Explanation

A determiner specifies a noun as known or unknown, and it goes before any modifiers (e.g. adjectives or other nouns).

Some examples of determiners are:

  • articles (the, a or an)
  • demonstratives (e.g. this, those)
  • possessives (e.g. my, your)
  • quantifiers (e.g. some, every).
  • the home team [article, specifies the team as known]
  • a good team [article, specifies the team as unknown]
  • that pupil [demonstrative, known]
  • Julia’s parents [possessive, known]
  • some big boys [quantifier, unknown]

Contrast:

  • *home the team, *big some boys [both incorrect, because the determiner should come before other modifiers]
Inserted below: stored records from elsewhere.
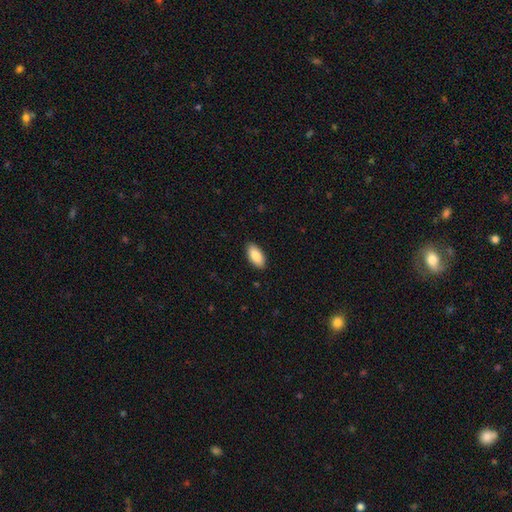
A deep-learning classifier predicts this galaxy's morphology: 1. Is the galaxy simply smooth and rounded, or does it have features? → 88% smooth, 6% star or artifact, 6% featured or disk.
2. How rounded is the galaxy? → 92% in between, 6% cigar-shaped, 2% round.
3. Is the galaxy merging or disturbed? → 89% none, 8% minor disturbance, 2% major disturbance, 1% merger.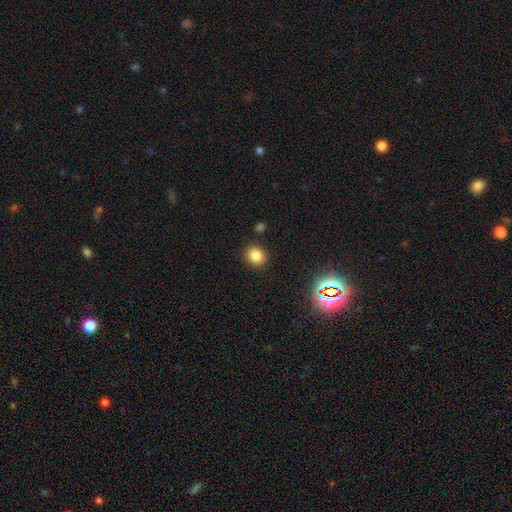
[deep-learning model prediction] smooth_or_featured: smooth (p=0.82) [alt: star or artifact p=0.13]
how_rounded: round (p=0.79) [alt: in between p=0.20]
merging: none (p=0.89) [alt: minor disturbance p=0.07]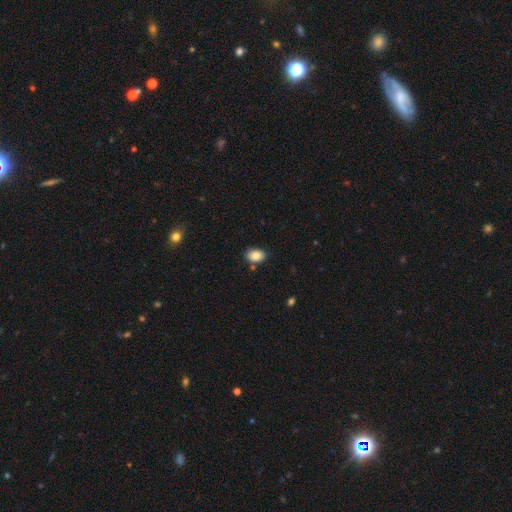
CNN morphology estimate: smooth 84%, star or artifact 8%, featured or disk 8%. Down the decision tree: how rounded — in between (78%); merging — none (80%).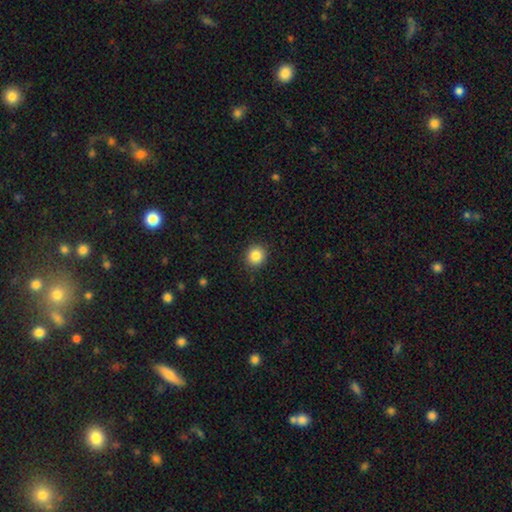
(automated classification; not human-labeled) A smooth galaxy with no disk features (85%) that is round (89%).

Vote fractions:
- Smooth or featured? smooth: 85% / star or artifact: 10% / featured or disk: 5%
- How rounded? round: 89% / in between: 10% / cigar-shaped: 1%
- Merging? none: 90% / minor disturbance: 6% / major disturbance: 2% / merger: 1%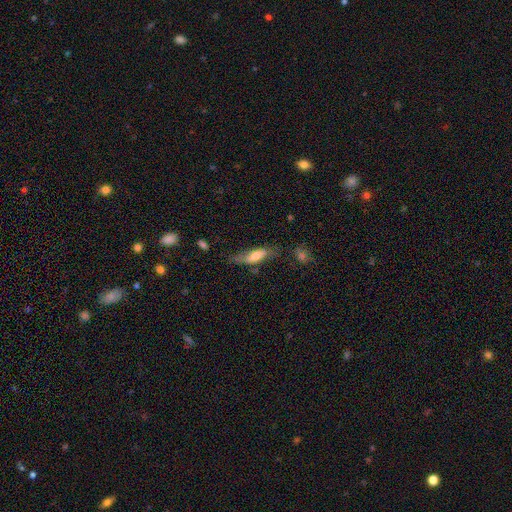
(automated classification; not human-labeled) A smooth galaxy with no disk features (62%) that is in between round and cigar-shaped (54%). Merging: none (52%).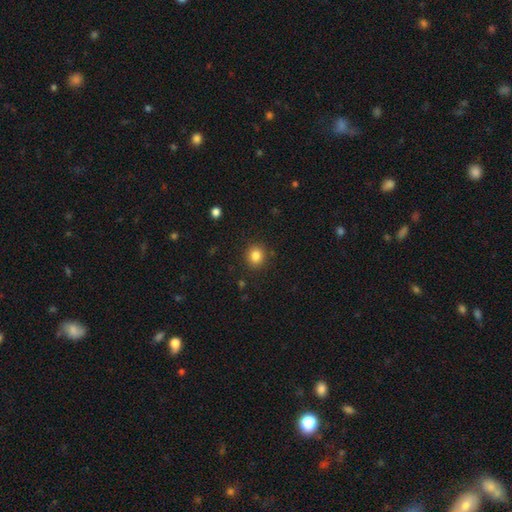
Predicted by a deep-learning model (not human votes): Smooth or featured: smooth — 84% (star or artifact — 11%)
How rounded: round — 84% (in between — 15%)
Merging: none — 89% (minor disturbance — 7%)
'Determiner' is a word class label. It's a cover term for a range of word classes that are also known by other names, as the National Curriculum entry makes clear. Determiners typically occur before a noun within a noun phrase to indicate the type of reference the noun has, e.g. the, a/an, this, that, many, all. The so-called cardinal numerals, e.g. one, two, three, as in I ate three bowls of spaghetti, are sometimes included in the class of determiners. However, their classification is disputed, because there are also reasons for regarding them as nouns, for example the fact that we can pluralise them, as in They travelled in twos and threes. The ordinal numerals, e.g. first, second, etc. are adjectives. In a few cases determiners occur outside noun phrases, e.g. I don't like chocolate that much.